*TO DO*: Reproduce the text of the items below word for word, starting with the line that contains "wish list for" and going on through the line that contains "y option taking the insurance". Leave the pictures out of your answer.
----
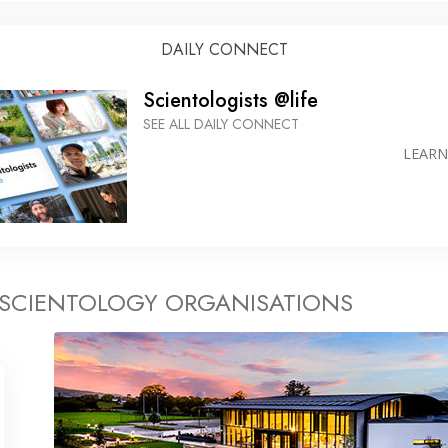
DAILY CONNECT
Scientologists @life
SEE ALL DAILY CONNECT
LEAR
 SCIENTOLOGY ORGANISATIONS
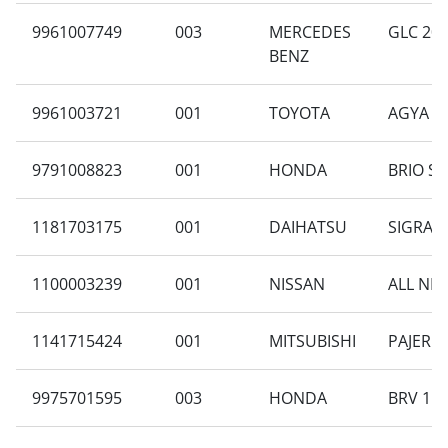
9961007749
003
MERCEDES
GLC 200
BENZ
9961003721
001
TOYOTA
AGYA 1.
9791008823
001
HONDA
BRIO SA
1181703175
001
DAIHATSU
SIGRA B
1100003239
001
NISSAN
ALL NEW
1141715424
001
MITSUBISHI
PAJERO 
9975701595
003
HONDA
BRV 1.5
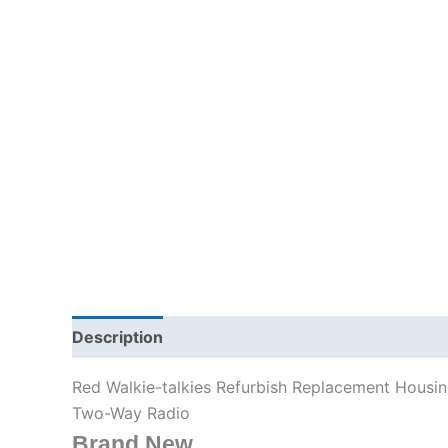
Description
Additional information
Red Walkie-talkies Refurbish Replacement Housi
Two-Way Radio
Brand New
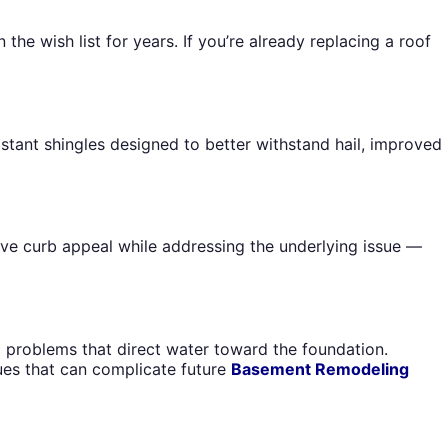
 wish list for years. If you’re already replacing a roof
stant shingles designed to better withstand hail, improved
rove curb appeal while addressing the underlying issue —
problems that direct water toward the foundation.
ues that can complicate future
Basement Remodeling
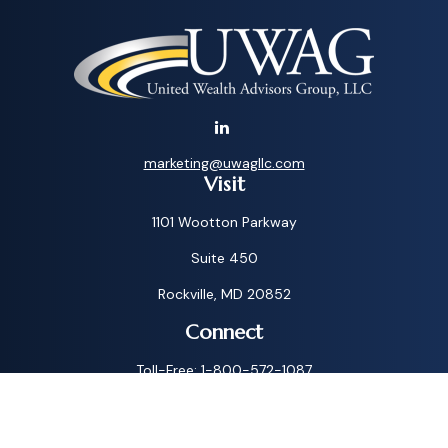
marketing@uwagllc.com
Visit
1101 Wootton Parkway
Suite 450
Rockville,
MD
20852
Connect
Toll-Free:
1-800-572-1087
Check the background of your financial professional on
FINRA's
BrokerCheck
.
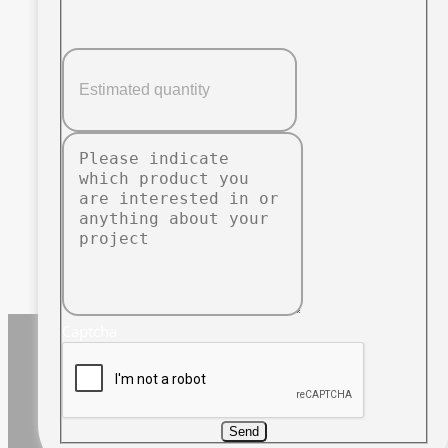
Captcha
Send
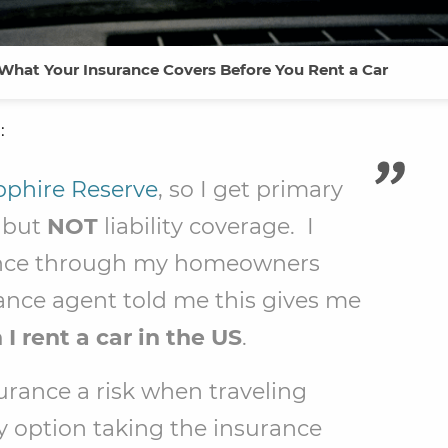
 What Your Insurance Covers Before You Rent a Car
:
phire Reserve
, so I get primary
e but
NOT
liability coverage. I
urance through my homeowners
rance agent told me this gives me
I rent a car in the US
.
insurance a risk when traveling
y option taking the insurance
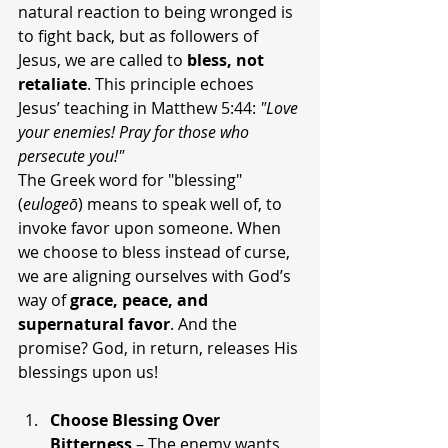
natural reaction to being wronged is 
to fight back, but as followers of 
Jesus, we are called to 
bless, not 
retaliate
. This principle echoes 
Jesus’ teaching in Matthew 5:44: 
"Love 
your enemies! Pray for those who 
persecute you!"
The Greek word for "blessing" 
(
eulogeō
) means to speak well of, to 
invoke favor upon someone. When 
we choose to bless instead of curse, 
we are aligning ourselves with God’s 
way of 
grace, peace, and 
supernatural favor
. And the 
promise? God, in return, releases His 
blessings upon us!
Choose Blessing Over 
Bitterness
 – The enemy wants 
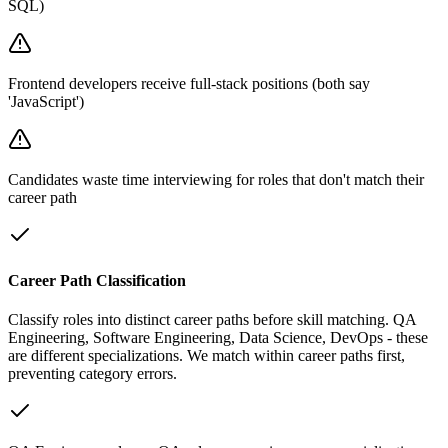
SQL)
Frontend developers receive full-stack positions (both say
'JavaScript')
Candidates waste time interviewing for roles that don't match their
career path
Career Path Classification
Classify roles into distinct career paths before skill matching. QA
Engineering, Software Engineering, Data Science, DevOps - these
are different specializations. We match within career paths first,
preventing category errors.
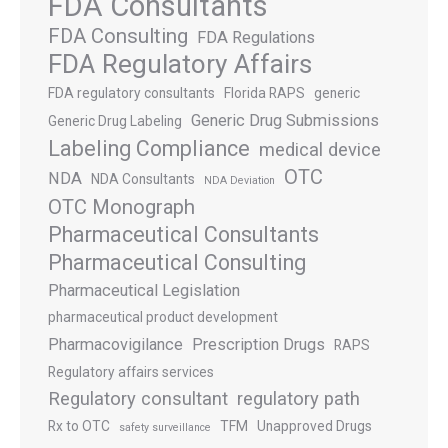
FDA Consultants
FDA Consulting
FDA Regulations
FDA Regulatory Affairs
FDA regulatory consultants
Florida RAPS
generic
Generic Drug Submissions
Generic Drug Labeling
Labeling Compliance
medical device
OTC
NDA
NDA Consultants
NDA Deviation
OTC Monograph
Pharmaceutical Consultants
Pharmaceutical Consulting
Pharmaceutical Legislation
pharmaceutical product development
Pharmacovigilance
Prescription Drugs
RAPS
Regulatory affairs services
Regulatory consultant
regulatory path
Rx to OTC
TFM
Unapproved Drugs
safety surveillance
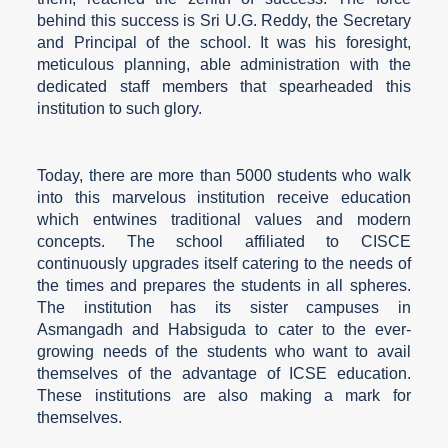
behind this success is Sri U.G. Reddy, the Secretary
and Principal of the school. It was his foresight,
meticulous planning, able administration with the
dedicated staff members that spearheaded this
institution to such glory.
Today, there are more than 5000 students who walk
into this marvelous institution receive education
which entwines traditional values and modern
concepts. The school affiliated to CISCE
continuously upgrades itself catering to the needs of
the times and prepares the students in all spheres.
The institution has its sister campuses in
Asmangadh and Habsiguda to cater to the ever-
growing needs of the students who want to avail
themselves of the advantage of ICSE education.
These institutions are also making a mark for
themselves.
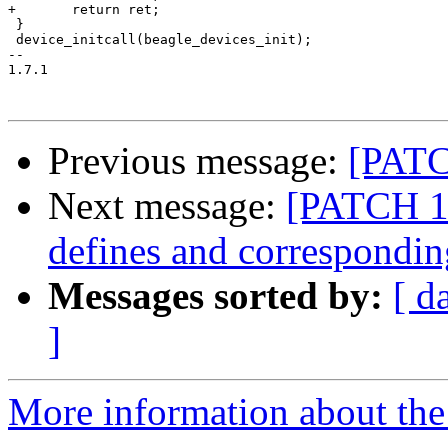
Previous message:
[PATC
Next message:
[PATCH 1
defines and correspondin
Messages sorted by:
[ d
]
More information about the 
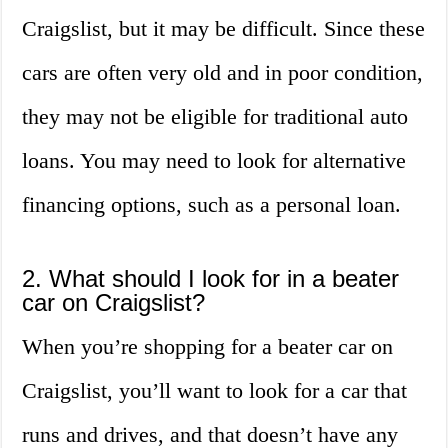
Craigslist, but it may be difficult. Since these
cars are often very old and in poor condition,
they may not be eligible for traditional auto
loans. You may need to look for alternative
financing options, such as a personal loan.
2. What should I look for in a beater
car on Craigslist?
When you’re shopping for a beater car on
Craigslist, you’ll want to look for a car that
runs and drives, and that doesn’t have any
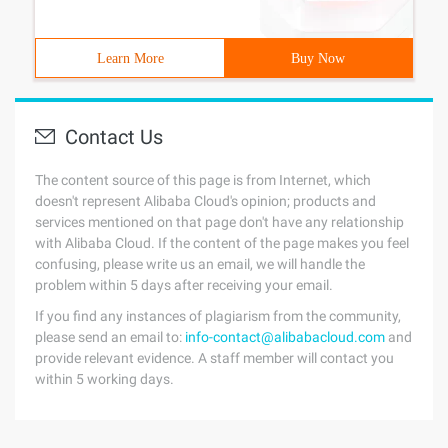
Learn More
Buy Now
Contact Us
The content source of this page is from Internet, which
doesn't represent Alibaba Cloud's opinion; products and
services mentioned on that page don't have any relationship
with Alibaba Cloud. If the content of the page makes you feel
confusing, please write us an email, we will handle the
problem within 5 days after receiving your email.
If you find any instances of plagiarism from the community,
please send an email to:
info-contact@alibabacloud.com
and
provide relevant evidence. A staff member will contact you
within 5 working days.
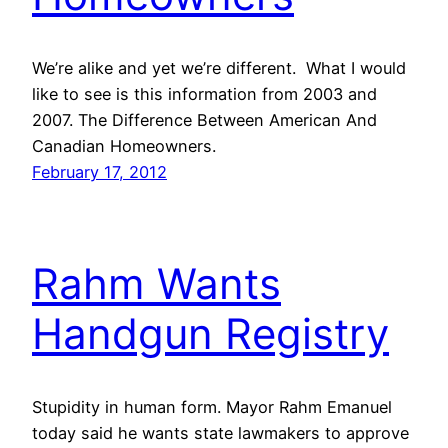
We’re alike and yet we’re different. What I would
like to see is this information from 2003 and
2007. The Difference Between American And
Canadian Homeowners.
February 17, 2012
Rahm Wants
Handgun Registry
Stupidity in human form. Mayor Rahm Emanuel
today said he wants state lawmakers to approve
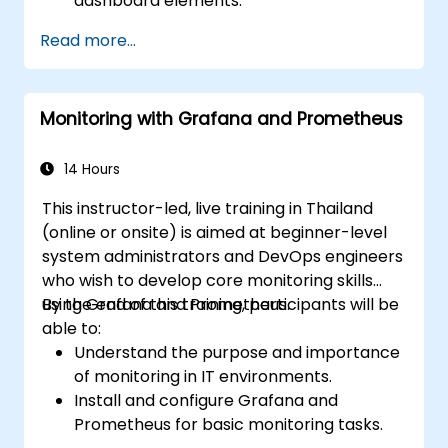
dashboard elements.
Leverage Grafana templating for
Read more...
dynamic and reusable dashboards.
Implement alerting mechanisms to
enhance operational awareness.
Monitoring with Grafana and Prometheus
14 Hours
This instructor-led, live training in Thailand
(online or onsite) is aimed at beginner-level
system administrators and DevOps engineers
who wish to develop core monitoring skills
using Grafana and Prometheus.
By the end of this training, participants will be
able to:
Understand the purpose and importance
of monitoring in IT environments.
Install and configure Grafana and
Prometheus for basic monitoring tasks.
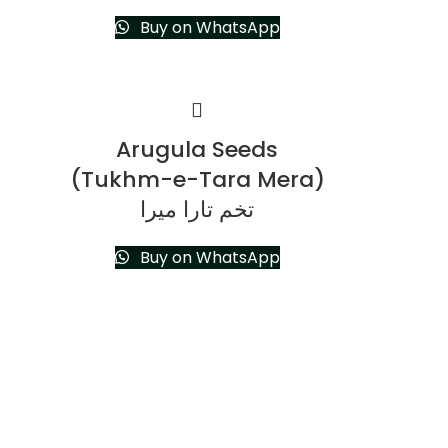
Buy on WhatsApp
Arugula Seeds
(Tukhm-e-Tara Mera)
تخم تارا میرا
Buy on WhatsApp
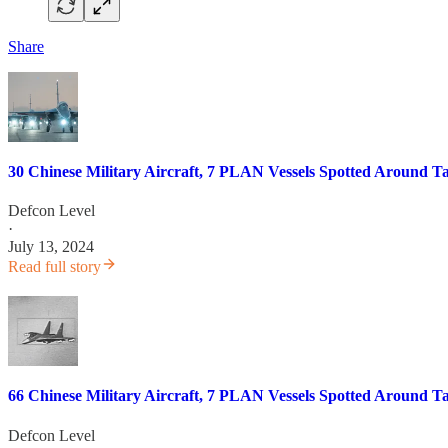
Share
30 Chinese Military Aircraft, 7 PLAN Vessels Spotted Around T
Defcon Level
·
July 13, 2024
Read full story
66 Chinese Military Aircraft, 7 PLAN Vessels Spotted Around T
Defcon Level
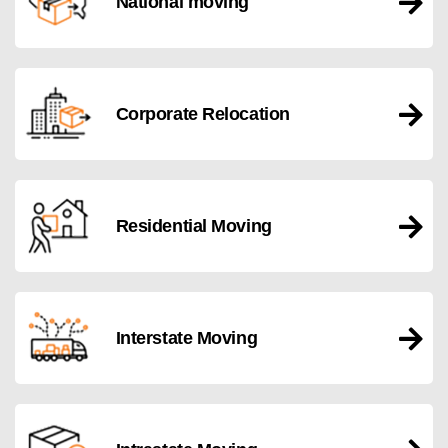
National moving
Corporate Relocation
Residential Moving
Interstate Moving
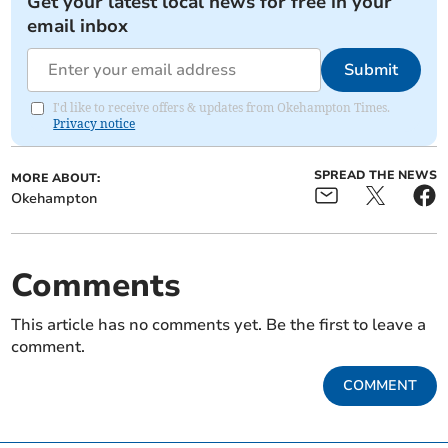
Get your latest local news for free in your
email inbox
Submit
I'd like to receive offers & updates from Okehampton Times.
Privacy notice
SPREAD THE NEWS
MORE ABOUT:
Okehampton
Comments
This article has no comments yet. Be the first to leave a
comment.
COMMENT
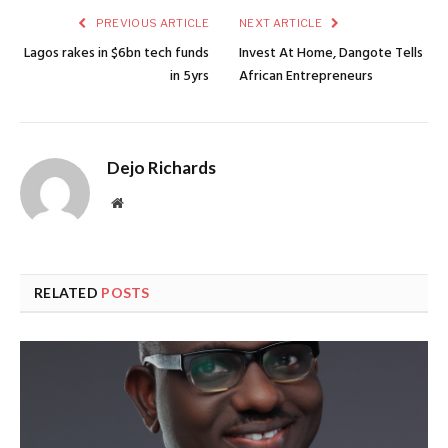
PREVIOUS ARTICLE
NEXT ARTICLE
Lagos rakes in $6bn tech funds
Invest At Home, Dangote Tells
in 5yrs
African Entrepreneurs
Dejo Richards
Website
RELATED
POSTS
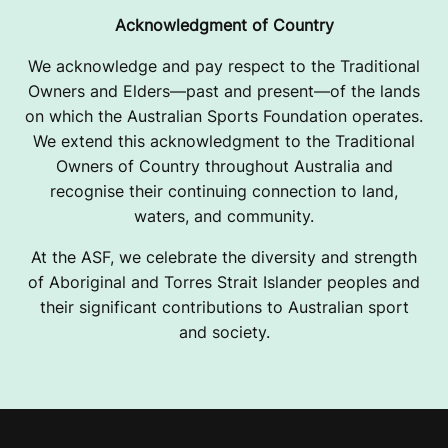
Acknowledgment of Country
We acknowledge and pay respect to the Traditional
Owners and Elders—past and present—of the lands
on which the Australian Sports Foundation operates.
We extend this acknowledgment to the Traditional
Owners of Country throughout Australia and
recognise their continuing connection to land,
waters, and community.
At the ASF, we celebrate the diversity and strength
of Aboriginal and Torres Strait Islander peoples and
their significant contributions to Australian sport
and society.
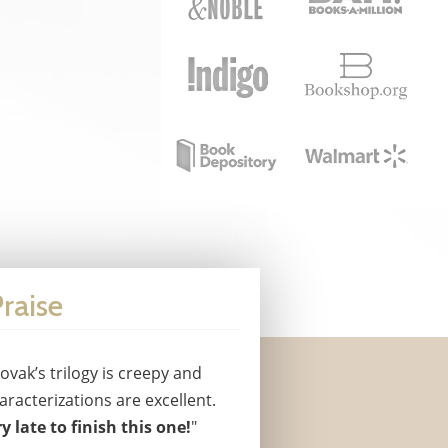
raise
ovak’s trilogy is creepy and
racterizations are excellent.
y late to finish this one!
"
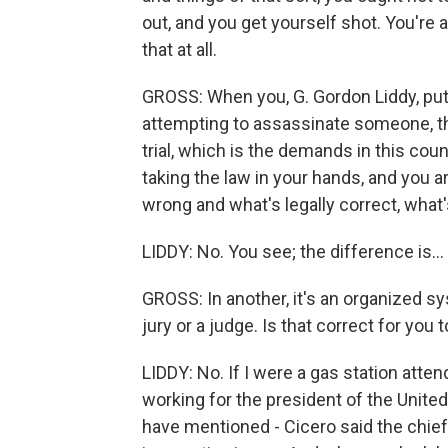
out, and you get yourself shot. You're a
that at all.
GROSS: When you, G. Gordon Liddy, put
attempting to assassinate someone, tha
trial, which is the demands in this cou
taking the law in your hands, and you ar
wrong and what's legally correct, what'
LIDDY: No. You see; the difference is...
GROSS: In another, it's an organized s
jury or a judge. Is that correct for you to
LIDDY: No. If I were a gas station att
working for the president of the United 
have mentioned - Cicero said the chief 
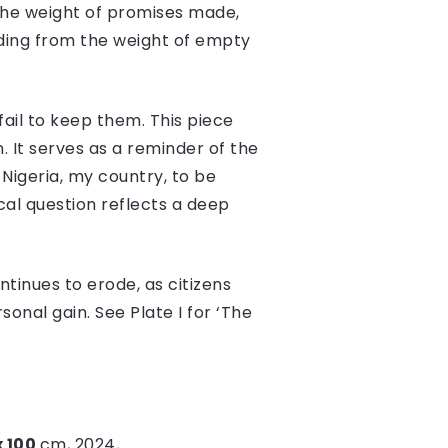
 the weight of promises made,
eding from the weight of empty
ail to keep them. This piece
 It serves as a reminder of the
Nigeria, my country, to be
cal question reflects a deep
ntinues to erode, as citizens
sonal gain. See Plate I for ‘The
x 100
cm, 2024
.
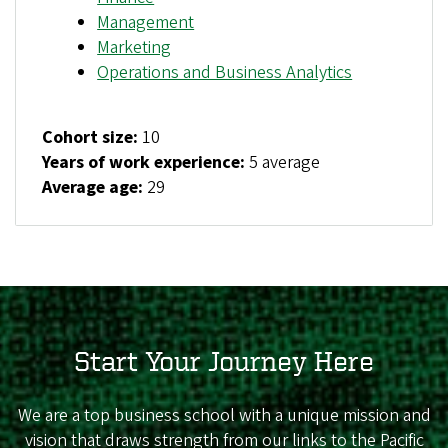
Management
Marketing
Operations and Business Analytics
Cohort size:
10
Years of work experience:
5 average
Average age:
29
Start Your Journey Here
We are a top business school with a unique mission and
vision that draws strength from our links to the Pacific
----
*OUTPUT*:
 wish list for years. If you’re already replacing a roof
stant shingles designed to better withstand hail, improved
rove curb appeal while addressing the underlying issue —
problems that direct water toward the foundation.
ues that can complicate future
Basement Remodeling
marketing@uwagllc.com
Visit
1101 Wootton Parkway
Suite 450
Rockville,
MD
20852
Connect
Toll-Free:
1-800-572-1087
Check the background of your financial professional on
FINRA's
BrokerCheck
.
Captcha
Send
 What Your Insurance Covers Before You Rent a Car
:
phire Reserve
, so I get primary
e but
NOT
liability coverage. I
urance through my homeowners
rance agent told me this gives me
I rent a car in the US
.
insurance a risk when traveling
y option taking the insurance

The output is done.